Behind the Paper

Polymyxins fail to kill dormant bacteria

Polymyxins kill active but not dormant E. coli, overturning the assumption that membrane-targeting antibiotics work regardless of bacterial metabolism.

Antimicrobial Resistance

Antimicrobial resistance poses a major global health risk. Infections that were once simple to cure can become life-threatening as bacteria develop resistance to previously effective drugs. This challenge impacts not only common illnesses but also critical medical procedures such as surgeries and cancer therapies.

Rising resistance rates have forced reliance on older antibiotics, such as polymyxins, as last-resort treatments despite their limited effectiveness. This dependence is especially evident in low-income settings where alternatives are scarce.

How do polymyxins kill bacteria?

Discovered over 80 years ago, polymyxins are used to treat infections caused by Gram-negative bacteria such as Escherichia coli. These kinds of bacteria possess an outer membrane that helps block many antibiotics from entering the cell. The main components of this outer membrane are lipopolysaccharides (LPS) and outer membrane porins (OMPs). While polymyxins are known to attack this protective layer, the precise way in which they disrupt it and successfully kill the bacteria remains unclear.

One common misconception in the field is that membrane-targeting antimicrobials are effective against dormant bacteria. Dormant bacteria are bacteria that enter a temporary inactive state where they stop growing and dividing but are still alive. This makes them able to survive harsh conditions and “wake up” when the environment is more favourable. Because the membrane is essentially the same whether the bacteria are active or dormant, the hypothesis is that polymyxins can target it regardless of their activity.

But is that really the case for polymyxins? Do they, in fact, kill dormant bacteria?

Our methods

By employing a mix of biochemical and biophysical methods, including Atomic Force Microscopy (AFM), we investigated how polymyxin B (PmB) acts at the molecular level in dormant and active bacteria. AFM makes use of an incredibly sharp tip that gently raster scans the surface of a sample (i.e. bacteria) and creates a high-resolution image of the sample topography. This is a relatively novel tool in microbiology, and our group is among the first to apply it directly to live bacterial cells. To fully harness this approach, our collaboration brings together expertise across three leading universities—Imperial College London, UCL, and the University of Nottingham.

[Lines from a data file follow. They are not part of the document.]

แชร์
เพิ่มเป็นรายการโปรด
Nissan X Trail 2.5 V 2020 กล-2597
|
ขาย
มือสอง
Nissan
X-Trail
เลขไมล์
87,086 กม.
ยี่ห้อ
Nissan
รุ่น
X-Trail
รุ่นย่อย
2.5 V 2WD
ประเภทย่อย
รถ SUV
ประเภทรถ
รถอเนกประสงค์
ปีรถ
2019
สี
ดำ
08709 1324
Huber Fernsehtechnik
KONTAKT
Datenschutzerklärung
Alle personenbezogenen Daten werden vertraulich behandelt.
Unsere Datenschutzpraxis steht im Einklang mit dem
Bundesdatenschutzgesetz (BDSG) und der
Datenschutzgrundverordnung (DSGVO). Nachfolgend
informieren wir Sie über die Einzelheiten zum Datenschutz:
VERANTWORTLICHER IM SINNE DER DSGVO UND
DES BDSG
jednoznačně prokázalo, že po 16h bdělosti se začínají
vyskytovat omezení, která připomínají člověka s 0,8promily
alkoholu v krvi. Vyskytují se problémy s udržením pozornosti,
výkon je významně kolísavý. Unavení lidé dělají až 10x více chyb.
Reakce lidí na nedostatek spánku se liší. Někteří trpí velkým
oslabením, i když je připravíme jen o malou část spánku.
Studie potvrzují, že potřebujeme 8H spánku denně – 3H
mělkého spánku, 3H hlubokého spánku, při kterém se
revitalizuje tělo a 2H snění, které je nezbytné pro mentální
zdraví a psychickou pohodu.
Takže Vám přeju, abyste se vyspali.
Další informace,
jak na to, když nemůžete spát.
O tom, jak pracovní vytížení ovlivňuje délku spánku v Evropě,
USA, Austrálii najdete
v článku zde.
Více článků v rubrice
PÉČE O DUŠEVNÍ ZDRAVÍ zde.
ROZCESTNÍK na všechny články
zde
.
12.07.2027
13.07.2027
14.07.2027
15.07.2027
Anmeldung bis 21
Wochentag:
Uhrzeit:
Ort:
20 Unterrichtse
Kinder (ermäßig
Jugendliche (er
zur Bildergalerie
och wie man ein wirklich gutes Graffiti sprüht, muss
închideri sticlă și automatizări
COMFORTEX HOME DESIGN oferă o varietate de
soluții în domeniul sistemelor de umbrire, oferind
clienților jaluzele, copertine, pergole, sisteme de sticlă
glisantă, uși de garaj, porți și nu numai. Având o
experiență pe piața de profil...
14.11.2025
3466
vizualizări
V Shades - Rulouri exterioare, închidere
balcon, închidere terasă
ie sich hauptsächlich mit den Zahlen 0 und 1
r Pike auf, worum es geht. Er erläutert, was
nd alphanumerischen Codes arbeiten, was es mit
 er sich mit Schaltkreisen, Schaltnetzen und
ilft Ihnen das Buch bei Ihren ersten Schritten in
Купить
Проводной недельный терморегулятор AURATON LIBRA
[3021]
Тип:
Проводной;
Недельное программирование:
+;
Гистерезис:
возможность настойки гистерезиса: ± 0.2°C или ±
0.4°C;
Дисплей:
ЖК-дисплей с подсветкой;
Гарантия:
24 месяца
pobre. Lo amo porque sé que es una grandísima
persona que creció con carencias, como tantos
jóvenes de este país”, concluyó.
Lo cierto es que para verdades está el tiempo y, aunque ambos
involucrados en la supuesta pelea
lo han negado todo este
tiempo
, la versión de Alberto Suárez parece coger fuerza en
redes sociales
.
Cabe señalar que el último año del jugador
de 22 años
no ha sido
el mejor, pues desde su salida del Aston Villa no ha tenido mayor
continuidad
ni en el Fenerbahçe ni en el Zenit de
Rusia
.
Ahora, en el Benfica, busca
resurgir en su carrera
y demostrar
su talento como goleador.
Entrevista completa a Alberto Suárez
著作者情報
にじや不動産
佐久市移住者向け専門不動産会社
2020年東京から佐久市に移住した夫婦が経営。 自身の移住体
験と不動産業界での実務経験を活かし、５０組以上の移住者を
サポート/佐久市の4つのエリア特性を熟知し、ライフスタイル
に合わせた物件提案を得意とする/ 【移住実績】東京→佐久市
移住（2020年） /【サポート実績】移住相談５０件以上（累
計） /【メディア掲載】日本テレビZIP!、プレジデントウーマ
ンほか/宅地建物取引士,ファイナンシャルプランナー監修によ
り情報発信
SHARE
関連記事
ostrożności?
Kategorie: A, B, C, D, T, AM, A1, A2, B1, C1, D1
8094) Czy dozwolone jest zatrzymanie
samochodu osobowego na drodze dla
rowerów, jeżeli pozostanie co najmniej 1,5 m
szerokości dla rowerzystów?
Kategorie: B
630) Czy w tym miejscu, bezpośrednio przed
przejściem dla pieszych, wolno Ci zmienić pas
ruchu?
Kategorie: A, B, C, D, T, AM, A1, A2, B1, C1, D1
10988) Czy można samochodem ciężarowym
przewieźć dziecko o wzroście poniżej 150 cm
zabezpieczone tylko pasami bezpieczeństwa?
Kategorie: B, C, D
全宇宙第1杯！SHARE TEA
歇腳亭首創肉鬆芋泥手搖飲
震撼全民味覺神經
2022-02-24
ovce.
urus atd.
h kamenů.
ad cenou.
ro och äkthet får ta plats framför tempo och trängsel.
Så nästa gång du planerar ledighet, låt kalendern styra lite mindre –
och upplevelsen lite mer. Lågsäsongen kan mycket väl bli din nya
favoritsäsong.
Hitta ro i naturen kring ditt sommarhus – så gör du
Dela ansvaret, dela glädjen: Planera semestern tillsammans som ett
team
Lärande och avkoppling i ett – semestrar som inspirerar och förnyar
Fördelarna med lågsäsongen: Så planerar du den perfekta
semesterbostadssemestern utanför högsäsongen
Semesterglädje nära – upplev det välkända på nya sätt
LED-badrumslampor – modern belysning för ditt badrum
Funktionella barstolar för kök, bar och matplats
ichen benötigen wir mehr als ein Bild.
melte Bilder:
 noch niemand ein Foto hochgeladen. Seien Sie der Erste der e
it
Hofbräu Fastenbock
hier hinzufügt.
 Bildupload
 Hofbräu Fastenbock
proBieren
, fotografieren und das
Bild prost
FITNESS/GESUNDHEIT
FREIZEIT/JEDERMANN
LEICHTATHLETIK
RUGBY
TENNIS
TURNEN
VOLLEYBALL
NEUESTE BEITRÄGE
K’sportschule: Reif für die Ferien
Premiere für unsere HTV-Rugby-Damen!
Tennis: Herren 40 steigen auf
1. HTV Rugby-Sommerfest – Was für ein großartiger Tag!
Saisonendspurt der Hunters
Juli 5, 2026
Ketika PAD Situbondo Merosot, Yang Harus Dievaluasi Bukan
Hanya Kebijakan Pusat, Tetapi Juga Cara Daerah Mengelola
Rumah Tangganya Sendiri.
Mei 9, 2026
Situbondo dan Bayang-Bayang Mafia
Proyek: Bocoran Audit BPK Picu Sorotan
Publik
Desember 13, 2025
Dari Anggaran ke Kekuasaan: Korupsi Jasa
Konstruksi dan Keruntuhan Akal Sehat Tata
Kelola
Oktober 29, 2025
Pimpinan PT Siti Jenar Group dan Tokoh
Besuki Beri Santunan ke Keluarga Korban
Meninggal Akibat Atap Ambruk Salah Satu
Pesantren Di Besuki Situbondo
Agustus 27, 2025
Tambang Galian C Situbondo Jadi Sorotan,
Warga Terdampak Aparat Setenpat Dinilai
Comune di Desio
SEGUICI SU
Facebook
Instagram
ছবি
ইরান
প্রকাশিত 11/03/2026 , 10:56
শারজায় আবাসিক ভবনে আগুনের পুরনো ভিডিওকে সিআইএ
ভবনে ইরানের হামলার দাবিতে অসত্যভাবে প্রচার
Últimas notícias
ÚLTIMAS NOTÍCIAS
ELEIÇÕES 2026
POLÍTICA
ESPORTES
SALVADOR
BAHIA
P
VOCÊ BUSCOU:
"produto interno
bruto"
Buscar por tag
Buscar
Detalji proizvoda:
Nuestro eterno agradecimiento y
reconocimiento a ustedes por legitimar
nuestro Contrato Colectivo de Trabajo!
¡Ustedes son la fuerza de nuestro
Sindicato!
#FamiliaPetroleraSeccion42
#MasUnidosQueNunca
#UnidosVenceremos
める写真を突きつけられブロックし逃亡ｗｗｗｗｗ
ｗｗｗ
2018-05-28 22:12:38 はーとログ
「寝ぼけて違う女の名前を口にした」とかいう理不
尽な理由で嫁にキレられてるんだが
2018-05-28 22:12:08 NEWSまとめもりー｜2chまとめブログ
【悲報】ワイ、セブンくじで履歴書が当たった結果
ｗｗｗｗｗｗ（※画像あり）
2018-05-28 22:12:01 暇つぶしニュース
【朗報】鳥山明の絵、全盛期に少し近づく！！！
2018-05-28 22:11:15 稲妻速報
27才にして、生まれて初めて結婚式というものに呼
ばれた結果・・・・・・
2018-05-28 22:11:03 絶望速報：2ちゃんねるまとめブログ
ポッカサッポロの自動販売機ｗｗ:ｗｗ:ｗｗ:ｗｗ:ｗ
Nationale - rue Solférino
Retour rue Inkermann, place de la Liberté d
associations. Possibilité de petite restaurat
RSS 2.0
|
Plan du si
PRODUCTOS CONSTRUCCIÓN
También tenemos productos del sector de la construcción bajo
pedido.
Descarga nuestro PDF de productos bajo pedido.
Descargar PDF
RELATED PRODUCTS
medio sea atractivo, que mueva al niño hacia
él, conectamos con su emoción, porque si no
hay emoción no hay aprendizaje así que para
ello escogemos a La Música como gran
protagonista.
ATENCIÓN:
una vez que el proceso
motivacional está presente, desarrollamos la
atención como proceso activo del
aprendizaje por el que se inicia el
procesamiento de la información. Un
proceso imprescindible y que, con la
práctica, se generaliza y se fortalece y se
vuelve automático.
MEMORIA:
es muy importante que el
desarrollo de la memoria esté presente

Polymyxins highly disrupt the membrane of E. coli

The first thing we observed when attempting to answer this question was that PmB highly disrupts the outer membrane of active E. coli when in favourable conditions i.e., the presence of nutrients. This effect was visible in AFM images of bacteria undergoing treatment in real-time: the otherwise smooth outer membrane quickly became packed with protrusions and overall disorganisation. With AFM, we were able to track the antibiotic's effect in real time over 90 minutes. We found it fascinating to see just how quickly PmB caused disruption to this outer membrane, and how much damage the bacteria can endure before ultimately dying.  Not only that, but through a series of microbiological and biochemical assays, we proved that a lot of the LPS in the outer membrane was released from the bacteria. It seems as though the cell is sensing the PmB binding to it and is compelled to generate more outer membrane as a result of the treatment, so rapidly that it becomes destabilised, creating openings that allow the antibiotic to enter.

Polymyxins fail to kill metabolically inactive bacteria

However, when treating dormant bacteria with PmB in the absence of nutrients like glucose, this outer membrane remained intact, and there was no shedding of LPS from it, leading us to believe that this class of antibiotics is ineffective against dormant bacteria. Through microbiological assays, we observed that PmB was still able to bind the outer membrane but was unable to penetrate it and kill these dormant cells.

Our collaboration

Throughout the research, the collaboration between the institutions is what we believe really made this work so impactful and allowed the rapid progress achieved in this study. The interdisciplinary nature of this collaboration enabled us to examine the same question from multiple angles, each bringing something unique and valuable to the answer. For instance, several treatment conditions were initially evaluated using microbiological assays (e.g., time-kill experiments). These conditions were subsequently reproduced in the AFM or Scanning Electron Microscope (SEM) experiments to allow direct comparison. In microscopy, we usually look at one or two cells at a time, especially when tracking the effects of a treatment, so we were able to correlate what was happening at the single-cell level to the population level.

This work proposes a new model for how polymyxins kill bacteria. They first bind to the outer membrane of E. coli, regardless of whether cells are metabolically active. Then, in active cells, this results in LPS release, which is dependent on the synthesis and transport of new LPS. This, in turn, causes outer membrane destabilisation and protrusions, which result in membrane gaps that allow polymyxins to access the inner membrane and ultimately kill the bacteria. In metabolically inactive cells, the binding is not enough to allow access to the inner membrane.